### Page extract
§

Windows Performance Guide: Out of Process Virtual Memory

You have arrived here because you have identified hat one or more of your processes are crashing due to an out of memory condition on your Windows computer. If this is not correct, then return to the Start of the Performance Guide.

Process Virtual Memory Concept

Processes are not aware of physical hardware. Each process is given its own, private, virtual address space which is a finite amount of virtual memory. This allows the Windows operating system to more efficiently manage physical memory resources (RAM and disk (page file)). If a process attempts to exceed it's virtual address space, then it will crash with an out of memory exception.

Determine the Maximum amount of Virtual Address Space

Each process has a finite amount of virtual address space that it cannot exceed. The amount of virtual memory per process depends on if it was compiled as 32-bit or 64-bit. x86 is the 32-bit implementation of Windows. x64 is the current 64-bit implementation of Windows.

• x86 processes have 2 GB of virtual address space by default
• x86 processes with the /3GB operating system switch, but without large address aware have 2 GB of virtual address space.
• x86 processes with the /3GB operating system switch, with large address aware have 3 GB of virtual address space.
• x86 processes with the /3GB operating system swtich, large address aware, and the /USERVA switch have virtual address space equal to the amount specified by the /USERVA switch.
• x86 processes with large address aware and running on an x64 operating system have 4 GB of virtual address space.
• x64 processes have 8 TB of virtual address space.

Important: Use caution before implementing the /3GB operating switch because it takes away virtual memory from the Windows kernel and can result in system-wide hangs.

§

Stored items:
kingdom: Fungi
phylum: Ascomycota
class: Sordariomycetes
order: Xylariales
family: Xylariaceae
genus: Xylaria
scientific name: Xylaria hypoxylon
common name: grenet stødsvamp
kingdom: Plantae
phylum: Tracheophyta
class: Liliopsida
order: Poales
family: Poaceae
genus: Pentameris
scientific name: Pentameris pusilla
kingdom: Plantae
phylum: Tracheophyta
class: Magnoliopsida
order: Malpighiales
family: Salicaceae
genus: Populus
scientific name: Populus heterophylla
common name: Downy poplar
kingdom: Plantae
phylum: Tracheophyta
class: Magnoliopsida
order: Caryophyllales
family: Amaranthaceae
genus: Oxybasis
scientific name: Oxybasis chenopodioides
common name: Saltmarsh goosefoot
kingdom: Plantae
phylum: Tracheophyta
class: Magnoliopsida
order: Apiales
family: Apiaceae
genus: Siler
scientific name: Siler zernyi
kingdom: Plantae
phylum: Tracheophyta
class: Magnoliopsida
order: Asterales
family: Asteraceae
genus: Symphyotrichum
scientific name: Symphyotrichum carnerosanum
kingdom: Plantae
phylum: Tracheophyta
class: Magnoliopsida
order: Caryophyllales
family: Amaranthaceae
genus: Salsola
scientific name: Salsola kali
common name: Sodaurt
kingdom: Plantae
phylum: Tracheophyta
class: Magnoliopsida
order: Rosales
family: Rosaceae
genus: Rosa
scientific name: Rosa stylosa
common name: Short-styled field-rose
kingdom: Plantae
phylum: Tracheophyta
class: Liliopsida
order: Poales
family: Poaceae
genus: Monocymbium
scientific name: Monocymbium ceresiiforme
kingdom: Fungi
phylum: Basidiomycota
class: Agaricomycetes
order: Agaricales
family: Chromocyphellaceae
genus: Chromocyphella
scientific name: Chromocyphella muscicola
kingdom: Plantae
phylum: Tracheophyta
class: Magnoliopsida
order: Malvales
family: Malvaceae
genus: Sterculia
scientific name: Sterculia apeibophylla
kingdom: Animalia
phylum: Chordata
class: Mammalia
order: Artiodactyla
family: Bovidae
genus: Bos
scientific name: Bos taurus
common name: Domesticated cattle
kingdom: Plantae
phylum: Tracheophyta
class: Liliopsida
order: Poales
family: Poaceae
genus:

§

### Task requirements
A) For each statement, say yes or no as to whether the virtual memory guide supports it, and quote the exact words that decide it. (i) x64 processes have 8 TB of virtual address space. (ii) An x86 process with the /3GB operating system switch but without large address aware has 3 GB of virtual address space. (iii) Processes are aware of physical hardware.
B) Copy word for word the part of the virtual memory guide that begins at the words "Processes are not" and stops after the words "of memory exception.".
Rely only on the virtual memory guide, not on the items.

### Solutions by task
A)
(i) Yes: "x64 processes have 8 TB of virtual address space."
(ii) No: "x86 processes with the /3GB operating system switch, but without large address aware have 2 GB of virtual address space."
(iii) No: "Processes are not aware of physical hardware."

B)
Processes are not aware of physical hardware. Each process is given its own, private, virtual address space which is a finite amount of virtual memory. This allows the Windows operating system to more efficiently manage physical memory resources (RAM and disk (page file)). If a process attempts to exceed it's virtual address space, then it will crash with an out of memory exception.